— About this exercise —
Going line by line through the records below, count those with the word "function" and give only the count.

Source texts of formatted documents
--------
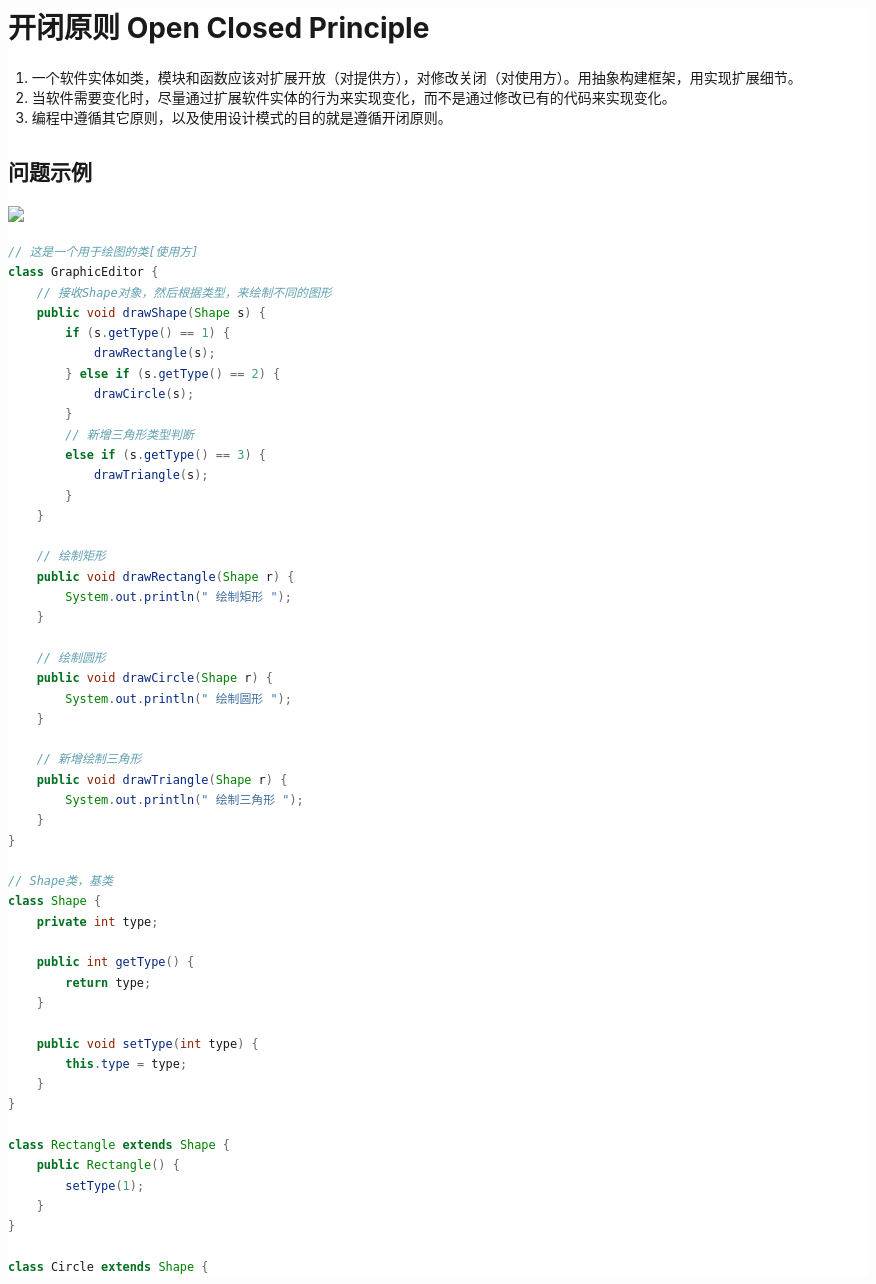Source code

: # 开闭原则 Open Closed Principle

1. 一个软件实体如类，模块和函数应该对扩展开放（对提供方），对修改关闭（对使用方）。用抽象构建框架，用实现扩展细节。
2. 当软件需要变化时，尽量通过扩展软件实体的行为来实现变化，而不是通过修改已有的代码来实现变化。
3. 编程中遵循其它原则，以及使用设计模式的目的就是遵循开闭原则。

## 问题示例

![](https://cdn.maxqiu.com/upload/a687f73046ef430394a5970f1ff54921.jpg)

```java
// 这是一个用于绘图的类[使用方]
class GraphicEditor {
    // 接收Shape对象，然后根据类型，来绘制不同的图形
    public void drawShape(Shape s) {
        if (s.getType() == 1) {
            drawRectangle(s);
        } else if (s.getType() == 2) {
            drawCircle(s);
        }
        // 新增三角形类型判断
        else if (s.getType() == 3) {
            drawTriangle(s);
        }
    }

    // 绘制矩形
    public void drawRectangle(Shape r) {
        System.out.println(" 绘制矩形 ");
    }

    // 绘制圆形
    public void drawCircle(Shape r) {
        System.out.println(" 绘制圆形 ");
    }

    // 新增绘制三角形
    public void drawTriangle(Shape r) {
        System.out.println(" 绘制三角形 ");
    }
}

// Shape类，基类
class Shape {
    private int type;

    public int getType() {
        return type;
    }

    public void setType(int type) {
        this.type = type;
    }
}

class Rectangle extends Shape {
    public Rectangle() {
        setType(1);
    }
}

class Circle extends Shape {
```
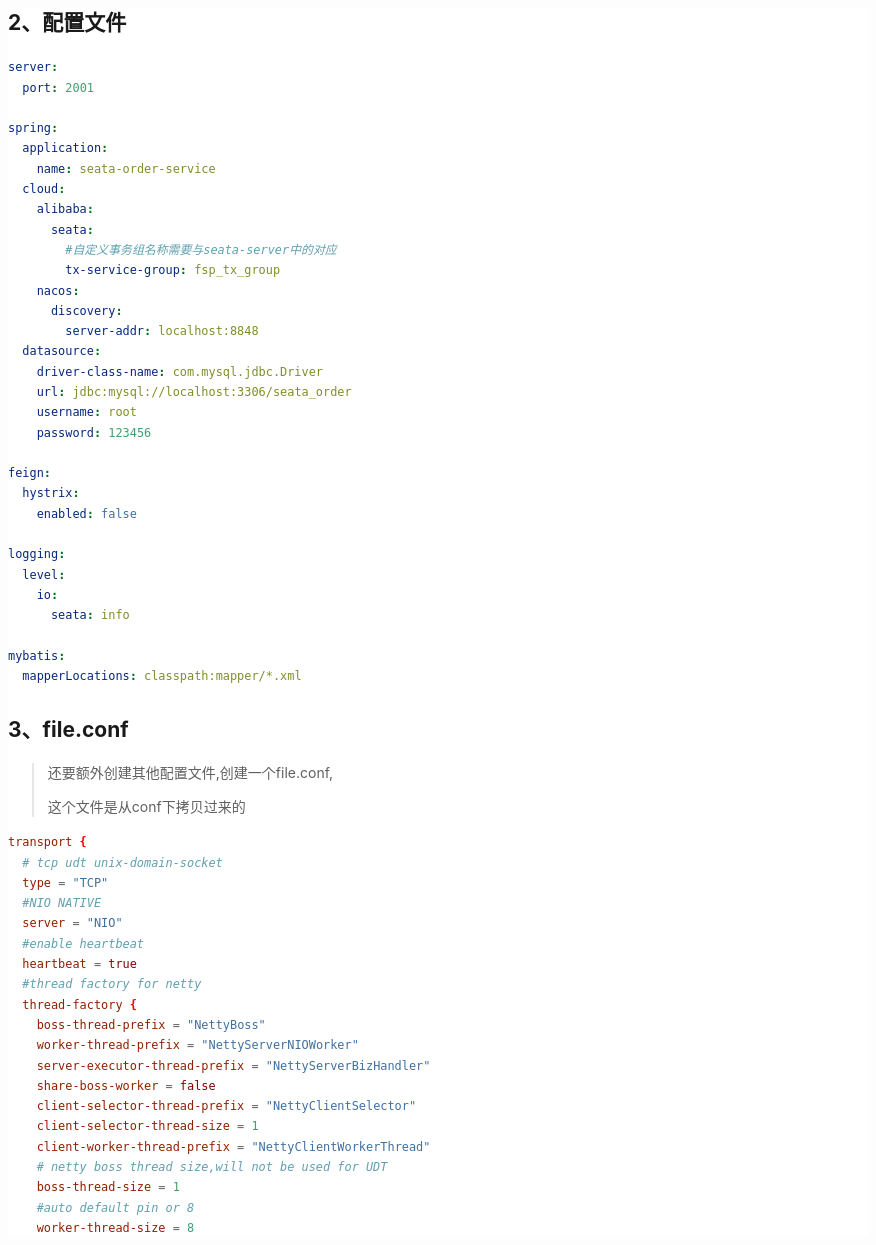 ## 				2、配置文件

```yaml
server:
  port: 2001

spring:
  application:
    name: seata-order-service
  cloud:
    alibaba:
      seata:
        #自定义事务组名称需要与seata-server中的对应
        tx-service-group: fsp_tx_group
    nacos:
      discovery:
        server-addr: localhost:8848
  datasource:
    driver-class-name: com.mysql.jdbc.Driver
    url: jdbc:mysql://localhost:3306/seata_order
    username: root
    password: 123456

feign:
  hystrix:
    enabled: false

logging:
  level:
    io:
      seata: info

mybatis:
  mapperLocations: classpath:mapper/*.xml

```

## 			3、file.conf

> 还要额外创建其他配置文件,创建一个file.conf,
>
> 这个文件是从conf下拷贝过来的

```.conf
transport {
  # tcp udt unix-domain-socket
  type = "TCP"
  #NIO NATIVE
  server = "NIO"
  #enable heartbeat
  heartbeat = true
  #thread factory for netty
  thread-factory {
    boss-thread-prefix = "NettyBoss"
    worker-thread-prefix = "NettyServerNIOWorker"
    server-executor-thread-prefix = "NettyServerBizHandler"
    share-boss-worker = false
    client-selector-thread-prefix = "NettyClientSelector"
    client-selector-thread-size = 1
    client-worker-thread-prefix = "NettyClientWorkerThread"
    # netty boss thread size,will not be used for UDT
    boss-thread-size = 1
    #auto default pin or 8
    worker-thread-size = 8
```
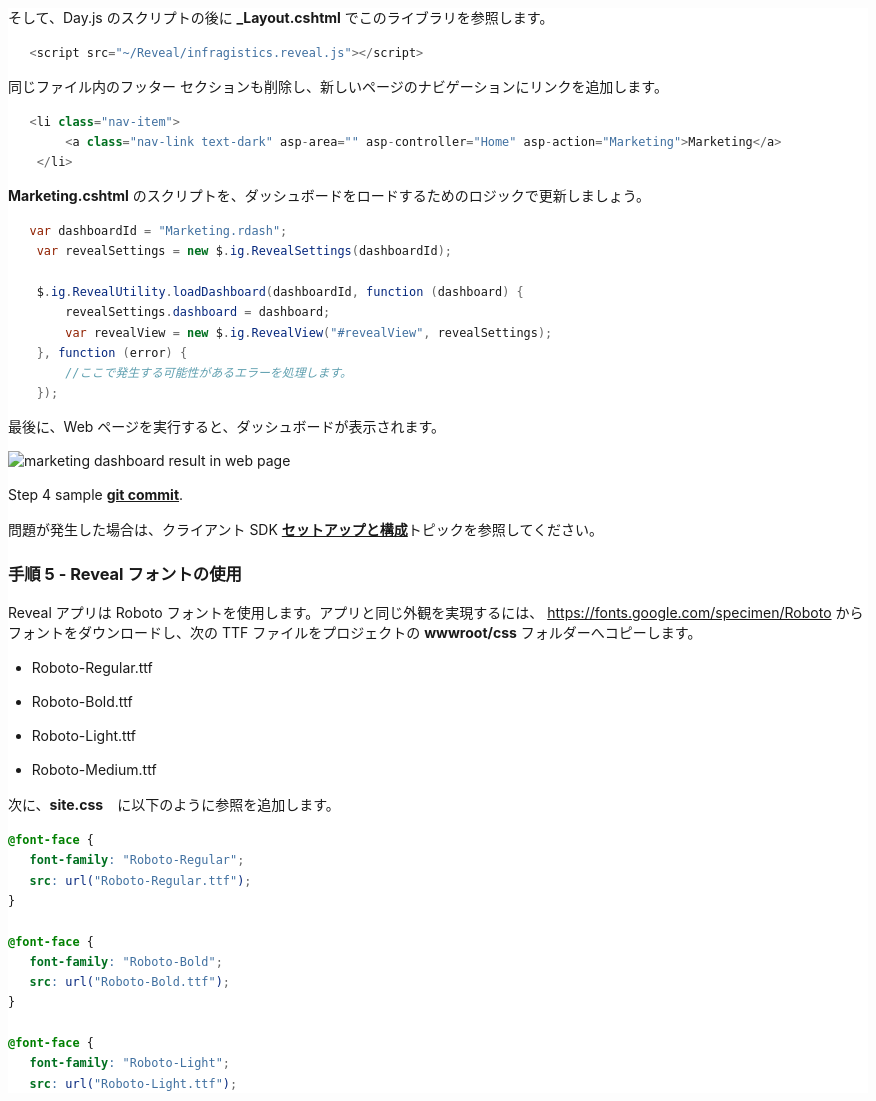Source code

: そして、Day.js のスクリプトの後に **\_Layout.cshtml** でこのライブラリを参照します。

``` csharp
   <script src="~/Reveal/infragistics.reveal.js"></script>
```

同じファイル内のフッター セクションも削除し、新しいページのナビゲーションにリンクを追加します。

``` csharp
   <li class="nav-item">
        <a class="nav-link text-dark" asp-area="" asp-controller="Home" asp-action="Marketing">Marketing</a>
    </li>
```

**Marketing.cshtml** のスクリプトを、ダッシュボードをロードするためのロジックで更新しましょう。

``` csharp
   var dashboardId = "Marketing.rdash";
    var revealSettings = new $.ig.RevealSettings(dashboardId);

    $.ig.RevealUtility.loadDashboard(dashboardId, function (dashboard) {
        revealSettings.dashboard = dashboard;
        var revealView = new $.ig.RevealView("#revealView", revealSettings);
    }, function (error) {
        //ここで発生する可能性があるエラーを処理します。
    });
```

最後に、Web ページを実行すると、ダッシュボードが表示されます。

![marketing dashboard result in web
page](images/marketing-dashboard-result.png)

Step 4 sample **[git
commit](https://github.com/Infragistics/reveal-sdk-web-sample/commit/380d369b46437c3913ed3c61de32a7f607b96b47)**.

問題が発生した場合は、クライアント SDK [**セットアップと構成**](~/jp/developer/general/setup-configuration-web.md)トピックを参照してください。

### 手順 5 - Reveal フォントの使用

Reveal アプリは Roboto フォントを使用します。アプリと同じ外観を実現するには、
<https://fonts.google.com/specimen/Roboto> からフォントをダウンロードし、次の TTF ファイルをプロジェクトの **wwwroot/css** フォルダーへコピーします。

  - Roboto-Regular.ttf

  - Roboto-Bold.ttf

  - Roboto-Light.ttf

  - Roboto-Medium.ttf

次に、**site.css**　に以下のように参照を追加します。

``` css
@font-face {
   font-family: "Roboto-Regular";
   src: url("Roboto-Regular.ttf");
}

@font-face {
   font-family: "Roboto-Bold";
   src: url("Roboto-Bold.ttf");
}

@font-face {
   font-family: "Roboto-Light";
   src: url("Roboto-Light.ttf");
```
--------
— Response area —
2